Geflügelzüchter fürchten sich vor der Grippesaison

8.9.2017, 06:09 Uhr
Ab Mitte November 2016 mussten tausende Hühner im Stall bleiben - zum Schutz vor der Vogelgrippe. Den Geflügelzüchtern hat das gar nicht gefallen.

© Stefan Hippel Ab Mitte November 2016 mussten tausende Hühner im Stall bleiben - zum Schutz vor der Vogelgrippe. Den Geflügelzüchtern hat das gar nicht gefallen.

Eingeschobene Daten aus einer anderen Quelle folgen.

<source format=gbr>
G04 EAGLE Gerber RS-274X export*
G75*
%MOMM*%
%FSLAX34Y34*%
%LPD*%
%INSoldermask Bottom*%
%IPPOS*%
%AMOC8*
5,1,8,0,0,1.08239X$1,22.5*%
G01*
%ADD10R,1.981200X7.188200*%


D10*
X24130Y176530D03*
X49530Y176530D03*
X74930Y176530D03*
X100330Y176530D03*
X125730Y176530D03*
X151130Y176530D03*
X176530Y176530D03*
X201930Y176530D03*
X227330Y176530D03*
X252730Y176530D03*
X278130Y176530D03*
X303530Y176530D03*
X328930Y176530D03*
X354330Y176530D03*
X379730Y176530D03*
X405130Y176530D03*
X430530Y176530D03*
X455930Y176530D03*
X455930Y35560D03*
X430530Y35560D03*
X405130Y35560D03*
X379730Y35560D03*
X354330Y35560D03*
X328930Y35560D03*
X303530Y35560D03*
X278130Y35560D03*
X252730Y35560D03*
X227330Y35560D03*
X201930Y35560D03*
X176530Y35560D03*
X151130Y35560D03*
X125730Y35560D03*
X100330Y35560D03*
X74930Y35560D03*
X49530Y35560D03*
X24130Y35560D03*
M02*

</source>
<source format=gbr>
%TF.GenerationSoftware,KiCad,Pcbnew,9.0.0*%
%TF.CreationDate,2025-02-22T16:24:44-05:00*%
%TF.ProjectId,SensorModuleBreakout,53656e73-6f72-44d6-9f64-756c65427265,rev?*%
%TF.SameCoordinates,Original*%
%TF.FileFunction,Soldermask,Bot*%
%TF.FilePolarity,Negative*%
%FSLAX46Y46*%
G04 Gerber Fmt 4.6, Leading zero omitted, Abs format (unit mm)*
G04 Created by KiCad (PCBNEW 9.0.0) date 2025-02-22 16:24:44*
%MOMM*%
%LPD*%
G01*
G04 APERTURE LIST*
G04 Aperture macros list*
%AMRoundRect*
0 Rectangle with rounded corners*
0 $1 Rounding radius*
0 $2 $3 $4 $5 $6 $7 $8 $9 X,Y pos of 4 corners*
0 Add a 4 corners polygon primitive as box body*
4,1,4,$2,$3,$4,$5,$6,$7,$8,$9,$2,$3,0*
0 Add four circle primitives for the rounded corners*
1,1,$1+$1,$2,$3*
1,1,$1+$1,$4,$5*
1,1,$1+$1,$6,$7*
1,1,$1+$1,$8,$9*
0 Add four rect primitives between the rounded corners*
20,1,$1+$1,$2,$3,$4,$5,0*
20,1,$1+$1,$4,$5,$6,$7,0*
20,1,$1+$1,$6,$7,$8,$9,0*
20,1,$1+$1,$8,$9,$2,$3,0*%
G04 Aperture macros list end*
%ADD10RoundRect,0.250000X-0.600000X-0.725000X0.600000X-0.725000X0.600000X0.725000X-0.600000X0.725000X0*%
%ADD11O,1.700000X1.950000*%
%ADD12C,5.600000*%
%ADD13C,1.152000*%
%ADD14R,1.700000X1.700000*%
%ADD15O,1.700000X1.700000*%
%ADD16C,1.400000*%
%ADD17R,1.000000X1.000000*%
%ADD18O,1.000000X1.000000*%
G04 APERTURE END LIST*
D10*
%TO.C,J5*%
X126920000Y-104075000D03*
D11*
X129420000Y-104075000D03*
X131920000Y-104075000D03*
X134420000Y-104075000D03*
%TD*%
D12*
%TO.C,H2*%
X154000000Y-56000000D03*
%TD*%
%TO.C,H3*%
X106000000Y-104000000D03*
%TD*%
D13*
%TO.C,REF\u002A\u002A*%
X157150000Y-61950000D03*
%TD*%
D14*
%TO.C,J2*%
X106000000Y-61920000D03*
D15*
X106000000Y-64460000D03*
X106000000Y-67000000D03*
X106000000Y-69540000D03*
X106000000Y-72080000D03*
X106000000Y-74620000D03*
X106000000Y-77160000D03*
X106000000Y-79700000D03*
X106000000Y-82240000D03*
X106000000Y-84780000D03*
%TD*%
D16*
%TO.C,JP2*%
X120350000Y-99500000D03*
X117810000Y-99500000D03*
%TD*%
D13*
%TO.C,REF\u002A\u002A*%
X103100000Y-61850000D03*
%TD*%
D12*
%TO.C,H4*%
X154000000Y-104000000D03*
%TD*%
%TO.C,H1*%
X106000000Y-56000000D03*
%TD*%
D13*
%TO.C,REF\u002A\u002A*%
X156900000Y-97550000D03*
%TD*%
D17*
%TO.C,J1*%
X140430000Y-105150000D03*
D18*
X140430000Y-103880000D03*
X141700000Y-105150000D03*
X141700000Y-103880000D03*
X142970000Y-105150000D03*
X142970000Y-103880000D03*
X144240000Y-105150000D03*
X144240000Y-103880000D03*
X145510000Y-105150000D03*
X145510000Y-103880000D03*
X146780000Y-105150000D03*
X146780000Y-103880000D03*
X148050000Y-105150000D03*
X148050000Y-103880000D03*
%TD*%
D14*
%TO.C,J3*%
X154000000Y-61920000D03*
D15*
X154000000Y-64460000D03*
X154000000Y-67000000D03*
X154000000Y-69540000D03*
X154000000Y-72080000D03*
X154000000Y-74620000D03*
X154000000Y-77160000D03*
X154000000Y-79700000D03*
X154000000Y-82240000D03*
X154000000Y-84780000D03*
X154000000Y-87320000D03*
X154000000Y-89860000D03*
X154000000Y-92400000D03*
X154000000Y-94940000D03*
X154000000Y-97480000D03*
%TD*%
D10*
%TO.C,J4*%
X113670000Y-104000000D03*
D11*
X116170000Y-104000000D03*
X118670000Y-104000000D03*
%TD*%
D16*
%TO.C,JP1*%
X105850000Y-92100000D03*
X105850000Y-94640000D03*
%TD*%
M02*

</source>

Die Tage werden kürzer, die Sonne versteckt sich immer öfter hinter den Wolken, die Temperaturen fallen in den Keller. Die Zeichen des Herbstes sind unübersehbar. Mit der dunklen Jahreszeit und dem schlechten Wetter häufen sich auch wieder die Krankheiten – bei Mensch und Tier. Im vergangenen Herbst sorgte H5N8 für Aufregung. Das Kürzel steht für eine Art der Vogelgrippe, ein aggressives Virus, das die gefiederten Tiere darnieder rafft.

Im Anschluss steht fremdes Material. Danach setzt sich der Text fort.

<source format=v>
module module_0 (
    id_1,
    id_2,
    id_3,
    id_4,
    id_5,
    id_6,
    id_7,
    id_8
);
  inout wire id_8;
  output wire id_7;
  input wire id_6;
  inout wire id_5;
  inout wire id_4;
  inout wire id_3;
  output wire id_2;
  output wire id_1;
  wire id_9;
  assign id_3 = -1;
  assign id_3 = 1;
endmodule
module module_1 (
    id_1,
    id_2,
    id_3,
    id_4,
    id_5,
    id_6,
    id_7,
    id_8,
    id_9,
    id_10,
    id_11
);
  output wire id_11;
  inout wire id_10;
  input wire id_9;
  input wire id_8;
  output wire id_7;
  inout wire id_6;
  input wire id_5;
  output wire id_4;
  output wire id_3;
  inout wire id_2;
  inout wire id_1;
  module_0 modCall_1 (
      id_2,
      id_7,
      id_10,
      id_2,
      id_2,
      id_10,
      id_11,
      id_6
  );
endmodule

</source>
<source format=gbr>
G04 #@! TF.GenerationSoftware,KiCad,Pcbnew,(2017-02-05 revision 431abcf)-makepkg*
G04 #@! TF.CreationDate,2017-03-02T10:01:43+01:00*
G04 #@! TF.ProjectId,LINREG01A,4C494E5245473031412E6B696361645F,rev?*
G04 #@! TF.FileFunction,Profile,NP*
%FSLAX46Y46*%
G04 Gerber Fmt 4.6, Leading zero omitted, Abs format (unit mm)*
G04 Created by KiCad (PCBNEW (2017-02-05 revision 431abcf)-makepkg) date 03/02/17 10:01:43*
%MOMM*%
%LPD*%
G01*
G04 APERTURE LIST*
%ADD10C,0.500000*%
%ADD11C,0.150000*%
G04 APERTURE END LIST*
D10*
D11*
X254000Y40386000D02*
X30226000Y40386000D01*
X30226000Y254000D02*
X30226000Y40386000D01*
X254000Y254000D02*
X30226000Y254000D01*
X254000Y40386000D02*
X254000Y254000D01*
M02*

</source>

Auch die Mitglieder des Treuchtlinger Geflügelzuchtvereins haben das Virus noch in ganz schlechter Erinnerung. Nicht etwa, weil es ihre Tiere befallen hat. Sondern weil die Krankheit eine Welle an Maßnahmen ausgelöst hat, die sie nur schwer ertragen konnten. Bei einem Diskussionsabend haben sie auf den vergangenen Herbst zurückgeblickt.

Allgemeine Ausgangssperre

Mitte November 2016, die Vogelgrippe-Fälle im Freistaat häuften sich, ordnete das bayerische Umweltministerium eine allgemeine Stallpflicht an. Sie galt sowohl für gewerbsmäßige Geflügelhalter als auch für Züchter und Privatpersonen, die Geflügel halten.

Dass die Stallpflicht in Bayern ausnahmslos für alle Geflügelhalter galt, ärgert die Züchter. Sie legen Zahlen einer Interessengemeinschaft vor. Demnach gebe es in Deutschland etwa 180.000 private Geflügelbetriebe und gut 8000 Gewerbliche. In der vergangenen Grippesaison habe es bei den privaten Haltern nur elf Krankheitsausbrüche gegeben, bei den Gewerblichen 25.

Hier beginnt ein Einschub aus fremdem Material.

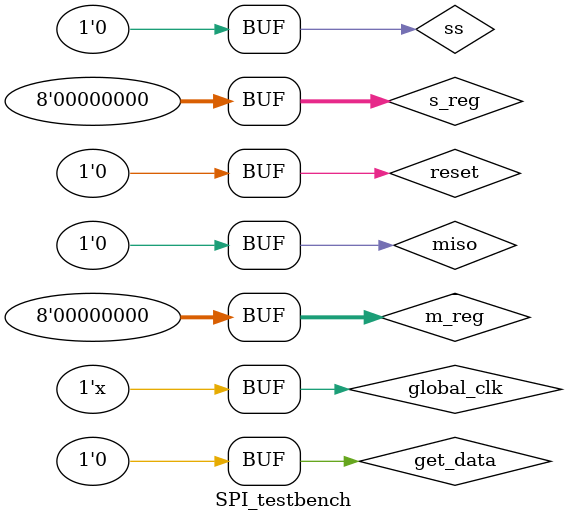
<source format=v>

module SPI_testbench;

	// Inputs
	reg miso;
	reg ss;
	reg [0:7] m_reg;
	reg [0:7] s_reg;
	reg get_data;
	reg global_clk;
	reg reset;

	// Outputs
	wire mosi;

	// Instantiate the Unit Under Test (UUT)
	SPI_main uut (
		.mosi(mosi), 
		.miso(miso), 
		.ss(ss), 
		.m_reg(m_reg), 
		.s_reg(s_reg), 
		.get_data(get_data), 
		.global_clk(global_clk), 
		.reset(reset)
	);

	always #0.1 global_clk = ~global_clk;
	
	initial begin
		// Initialize Inputs
		miso = 0;
		ss = 0;
		m_reg = 0;
		s_reg = 0;
		get_data = 0;
		global_clk = 0;
		reset = 1;

		// Wait 100 ns for global reset to finish
		#100;
		
		reset = 0;
		
		#1000000;
        
		// Add stimulus here

	end
      
endmodule


</source>
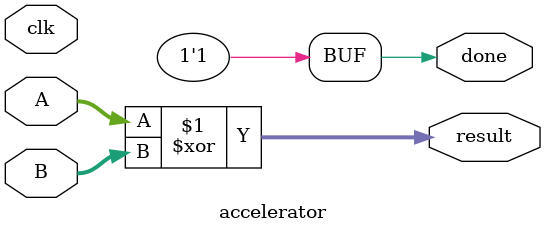
<source format=v>
`timescale 1ns / 1ps


module accelerator(
    input clk,
    input [7:0] A,
    input [7:0] B,
    output [7:0] result,
    output done
    );

    // Right now this finishes in under a cycle, will change this if it becomes more complex.
    assign done = 1'b1;
    assign result = A ^ B;

endmodule

</source>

Schlecht für Freilandhaltung

"Dabei arbeiten die ganzen Großbetriebe doch schon mit diversen Hygienemaßnahmen und bekommen solche Ausbrüche trotzdem nicht auf die Reihe", sagt Zuchtwart Siegfried Holert. Nicht die Wildvögel brächten die Krankheit in die Mastbetriebe, sondern sie entwickele sich dort. Die Tierfreunde sehen deshalb auch die Verbraucher in der Pflicht. Billiges Fleisch und billige Eier können auf Dauer nicht gut sein. "Wer zehn Eier für 99 Cent kauft, muss mit solchen massiven Krankheitsausbrüchen leben", so Holert.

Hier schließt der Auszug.